Öfke, tutuşturulmuş bir ateş gibidir!..
01/07/2023 Cumartesi Köşe yazarı V.T
Seyyid Nûreddîn Efendi İstanbul'da yetişen evliyânın
büyüklerindendir. 1652 (H.1062) senesi İstanbul'da doğdu. Zamânın büyük
velîlerinden olan Şeyh İbrâhim Nakşî Sünbülî hazretlerinin terbiyesinde
yetişti. Yirmi yedi yaşında hocasından aldığı maddî ve mânevî ilimleri
tamamlayarak hilâfet makâmına yükseldi. Hocasının vefâtı üzerine Sünbül Efendi
Dergâhının şeyhi oldu. Bu dergâhda altmış dokuz sene talebe yetiştirdi. 1747
(H.1160) senesinde İstanbul'da vefât etti. Sohbetlerinde buyurdu ki:
“Öfke anındaki yumuşaklık (hilm), zâlimlerin gazâbından korur.”
“Olgunluk üç şeyde gereklidir: Musibetlere sabır, isteklerde
iktisâd ve isteyene vermektir.”
“Yumuşaklık, durulmayı çabuk sağlar ve zor olan şeyleri
kolaylaştırır.”
“Âlim, câhili hemen tanır, çünkü daha önce o da câhildi. Câhil
âlimi tanımaz, çünkü daha önce âlim değildi.”
“Muvaffakiyet ve başarısızlık, nefs ile mücâdele etmektedirler.
Hangisi gâlip gelirse, ona hâkim olur (tesîri altına alır).”
“Mümin, dâima günahlardan kaçınır, belâdan korkar ve Rabbinin
rahmetini talep eder.”
“Akıl ve ilim, biribirinden ayrılmayan ve zıt olmayan iki
kardeş gibidir.”
“Îmân ve hayâ, diğerinden kopmayan bir bütündür.”
“Îmân bir ağaç gibi olup, kökü yakîn, dalı takvâ, nûru hayâ,
meyvesi cömertliktir.”
“Öfke, tutuşturulmuş bir ateş gibidir. Her kim ki öfkesine hâkim
olursa, onu söndürür ve her kim onu salıverirse, ilk yanan kendisi olur.”
“Ârif, kendini bilen, nefsini Allahtan uzaklaştıracak her şeyden
temizleyendir.”
“Şehvet, bukağılı, sağlam demir zincirdir, bunun en iyi ilâcı
sabırlı olmaktır.”
“Ahmaklık, dermanı bulunmayan bir dert, şifâsı olmayan bir
hastalıktır.”
“Allah için kardeş olanların sevgisi, sebebi dâim olduğu için
devam eder. Dünyâ için kardeş olanların sevgisi, sebebi devam etmediği için
kısa sürer, bir ân gelir son bulur.”
“Akıllı kimse; bugünü, dünkü gününden hayırlı olandır. Şaki;
hâline aldanan, emellerinin aldatmasına kanandır. Leîm (alçak) değerinin
üzerine çıkınca, eski hâlini inkâr edendir.”
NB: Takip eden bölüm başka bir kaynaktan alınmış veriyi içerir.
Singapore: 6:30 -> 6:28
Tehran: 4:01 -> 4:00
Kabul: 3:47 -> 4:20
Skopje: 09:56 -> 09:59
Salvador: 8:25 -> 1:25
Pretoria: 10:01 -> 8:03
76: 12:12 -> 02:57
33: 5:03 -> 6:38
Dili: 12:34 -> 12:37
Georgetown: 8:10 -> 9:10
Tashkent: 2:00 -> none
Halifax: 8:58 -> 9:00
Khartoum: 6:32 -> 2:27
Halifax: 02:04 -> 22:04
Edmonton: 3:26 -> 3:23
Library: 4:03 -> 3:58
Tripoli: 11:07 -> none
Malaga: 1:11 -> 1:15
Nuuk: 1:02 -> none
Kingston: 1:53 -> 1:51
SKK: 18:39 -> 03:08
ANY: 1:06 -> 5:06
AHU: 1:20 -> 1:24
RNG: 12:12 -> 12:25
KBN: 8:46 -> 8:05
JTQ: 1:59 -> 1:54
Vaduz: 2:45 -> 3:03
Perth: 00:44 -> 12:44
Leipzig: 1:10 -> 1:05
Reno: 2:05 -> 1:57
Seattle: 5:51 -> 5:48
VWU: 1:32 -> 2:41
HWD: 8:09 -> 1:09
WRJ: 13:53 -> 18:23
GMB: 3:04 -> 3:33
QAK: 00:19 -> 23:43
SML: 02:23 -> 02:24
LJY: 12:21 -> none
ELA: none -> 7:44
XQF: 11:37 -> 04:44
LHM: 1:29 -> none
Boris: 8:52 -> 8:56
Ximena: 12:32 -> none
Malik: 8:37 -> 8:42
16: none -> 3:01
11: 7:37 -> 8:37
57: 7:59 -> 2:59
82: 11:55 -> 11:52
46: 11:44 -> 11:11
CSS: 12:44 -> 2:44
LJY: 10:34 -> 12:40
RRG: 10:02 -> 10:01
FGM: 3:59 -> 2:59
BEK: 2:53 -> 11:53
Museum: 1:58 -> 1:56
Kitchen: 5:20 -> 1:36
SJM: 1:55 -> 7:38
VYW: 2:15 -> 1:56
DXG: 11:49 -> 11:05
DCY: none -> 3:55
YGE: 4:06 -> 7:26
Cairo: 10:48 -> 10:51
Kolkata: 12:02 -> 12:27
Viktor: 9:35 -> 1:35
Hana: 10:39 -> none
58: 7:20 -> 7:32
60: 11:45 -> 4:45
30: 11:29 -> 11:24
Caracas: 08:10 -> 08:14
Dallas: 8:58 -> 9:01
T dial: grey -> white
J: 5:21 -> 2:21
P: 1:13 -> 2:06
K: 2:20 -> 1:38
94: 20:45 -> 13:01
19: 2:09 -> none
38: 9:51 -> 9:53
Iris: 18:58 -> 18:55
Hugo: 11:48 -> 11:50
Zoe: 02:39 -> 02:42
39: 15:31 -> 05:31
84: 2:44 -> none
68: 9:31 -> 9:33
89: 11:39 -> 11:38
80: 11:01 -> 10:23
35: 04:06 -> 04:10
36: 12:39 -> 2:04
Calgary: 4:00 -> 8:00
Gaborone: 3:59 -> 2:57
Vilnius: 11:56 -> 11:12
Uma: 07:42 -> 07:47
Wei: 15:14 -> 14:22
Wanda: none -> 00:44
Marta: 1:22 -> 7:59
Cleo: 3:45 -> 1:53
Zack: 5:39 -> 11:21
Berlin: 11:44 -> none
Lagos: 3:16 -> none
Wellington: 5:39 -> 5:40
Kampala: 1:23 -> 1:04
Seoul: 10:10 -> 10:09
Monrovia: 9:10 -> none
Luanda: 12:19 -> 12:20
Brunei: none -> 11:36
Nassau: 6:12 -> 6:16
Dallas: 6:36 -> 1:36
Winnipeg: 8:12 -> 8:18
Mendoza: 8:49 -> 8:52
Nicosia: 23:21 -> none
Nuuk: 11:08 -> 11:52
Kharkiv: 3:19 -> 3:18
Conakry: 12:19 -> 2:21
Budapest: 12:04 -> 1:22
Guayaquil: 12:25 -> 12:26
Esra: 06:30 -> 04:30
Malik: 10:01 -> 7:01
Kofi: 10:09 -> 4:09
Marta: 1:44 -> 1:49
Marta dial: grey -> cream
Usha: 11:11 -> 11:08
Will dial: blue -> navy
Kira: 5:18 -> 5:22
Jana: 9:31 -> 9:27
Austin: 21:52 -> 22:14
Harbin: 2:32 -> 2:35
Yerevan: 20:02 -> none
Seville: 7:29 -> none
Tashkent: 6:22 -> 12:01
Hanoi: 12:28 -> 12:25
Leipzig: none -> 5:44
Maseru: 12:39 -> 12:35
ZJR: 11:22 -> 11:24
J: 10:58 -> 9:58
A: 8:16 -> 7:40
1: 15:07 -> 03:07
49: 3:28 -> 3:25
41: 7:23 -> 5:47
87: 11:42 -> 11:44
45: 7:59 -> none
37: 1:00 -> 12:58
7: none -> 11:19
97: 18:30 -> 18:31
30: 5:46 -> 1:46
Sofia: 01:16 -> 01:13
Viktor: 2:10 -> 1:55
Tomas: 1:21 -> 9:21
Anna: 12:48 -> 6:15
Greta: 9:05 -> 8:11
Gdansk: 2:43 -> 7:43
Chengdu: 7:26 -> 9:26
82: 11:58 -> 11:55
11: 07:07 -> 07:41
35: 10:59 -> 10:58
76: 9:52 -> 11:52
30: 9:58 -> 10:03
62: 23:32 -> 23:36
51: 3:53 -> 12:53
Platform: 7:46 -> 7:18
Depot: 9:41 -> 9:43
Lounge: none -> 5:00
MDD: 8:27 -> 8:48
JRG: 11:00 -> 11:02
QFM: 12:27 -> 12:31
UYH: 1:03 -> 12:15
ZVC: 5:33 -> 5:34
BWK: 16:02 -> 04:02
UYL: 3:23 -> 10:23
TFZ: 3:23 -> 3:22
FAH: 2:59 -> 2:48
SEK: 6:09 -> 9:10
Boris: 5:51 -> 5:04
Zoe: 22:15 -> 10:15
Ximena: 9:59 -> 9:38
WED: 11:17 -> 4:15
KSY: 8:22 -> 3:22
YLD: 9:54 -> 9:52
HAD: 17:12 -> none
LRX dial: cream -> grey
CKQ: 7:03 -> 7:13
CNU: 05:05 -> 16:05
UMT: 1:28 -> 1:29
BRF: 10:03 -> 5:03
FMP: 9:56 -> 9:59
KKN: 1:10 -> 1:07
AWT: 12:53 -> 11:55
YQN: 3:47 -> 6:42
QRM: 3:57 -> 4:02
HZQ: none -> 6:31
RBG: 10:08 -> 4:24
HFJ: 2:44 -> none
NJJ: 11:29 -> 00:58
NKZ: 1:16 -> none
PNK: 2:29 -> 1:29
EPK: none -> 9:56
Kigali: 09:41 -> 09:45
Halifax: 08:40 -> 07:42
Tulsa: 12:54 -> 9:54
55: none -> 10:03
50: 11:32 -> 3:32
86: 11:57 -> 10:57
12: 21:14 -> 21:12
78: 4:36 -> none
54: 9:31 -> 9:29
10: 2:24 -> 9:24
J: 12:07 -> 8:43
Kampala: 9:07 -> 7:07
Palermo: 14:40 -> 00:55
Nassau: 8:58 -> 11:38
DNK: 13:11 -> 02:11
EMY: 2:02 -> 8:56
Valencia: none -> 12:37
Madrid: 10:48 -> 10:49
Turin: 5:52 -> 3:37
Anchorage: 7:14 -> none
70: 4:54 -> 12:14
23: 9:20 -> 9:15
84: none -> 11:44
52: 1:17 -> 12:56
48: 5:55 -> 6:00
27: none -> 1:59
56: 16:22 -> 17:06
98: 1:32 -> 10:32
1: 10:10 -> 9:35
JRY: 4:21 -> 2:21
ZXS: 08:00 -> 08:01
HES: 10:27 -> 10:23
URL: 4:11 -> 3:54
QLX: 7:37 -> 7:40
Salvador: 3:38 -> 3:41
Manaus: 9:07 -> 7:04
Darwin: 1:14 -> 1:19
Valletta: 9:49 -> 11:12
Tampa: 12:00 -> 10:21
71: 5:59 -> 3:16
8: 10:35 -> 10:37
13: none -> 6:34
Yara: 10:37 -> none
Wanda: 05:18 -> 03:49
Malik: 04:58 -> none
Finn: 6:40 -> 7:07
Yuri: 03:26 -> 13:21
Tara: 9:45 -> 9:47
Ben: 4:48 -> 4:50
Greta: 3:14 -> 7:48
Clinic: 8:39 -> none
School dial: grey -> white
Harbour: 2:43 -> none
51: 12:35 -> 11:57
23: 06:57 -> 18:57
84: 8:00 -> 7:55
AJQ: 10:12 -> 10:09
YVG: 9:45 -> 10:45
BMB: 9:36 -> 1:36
“Allaha yaklaşmak, O’ndan istemekle, âhırete yaklaşmak dünyâyı
terk etmekle, dünyânın fânî olduğunu, sen onunla kalsan bile, onun sana
kalmayacağını bilmekle olur.”
“Dünyâ, itaat göstermeye değmeyecek kadar küçük ve hakîrdir.”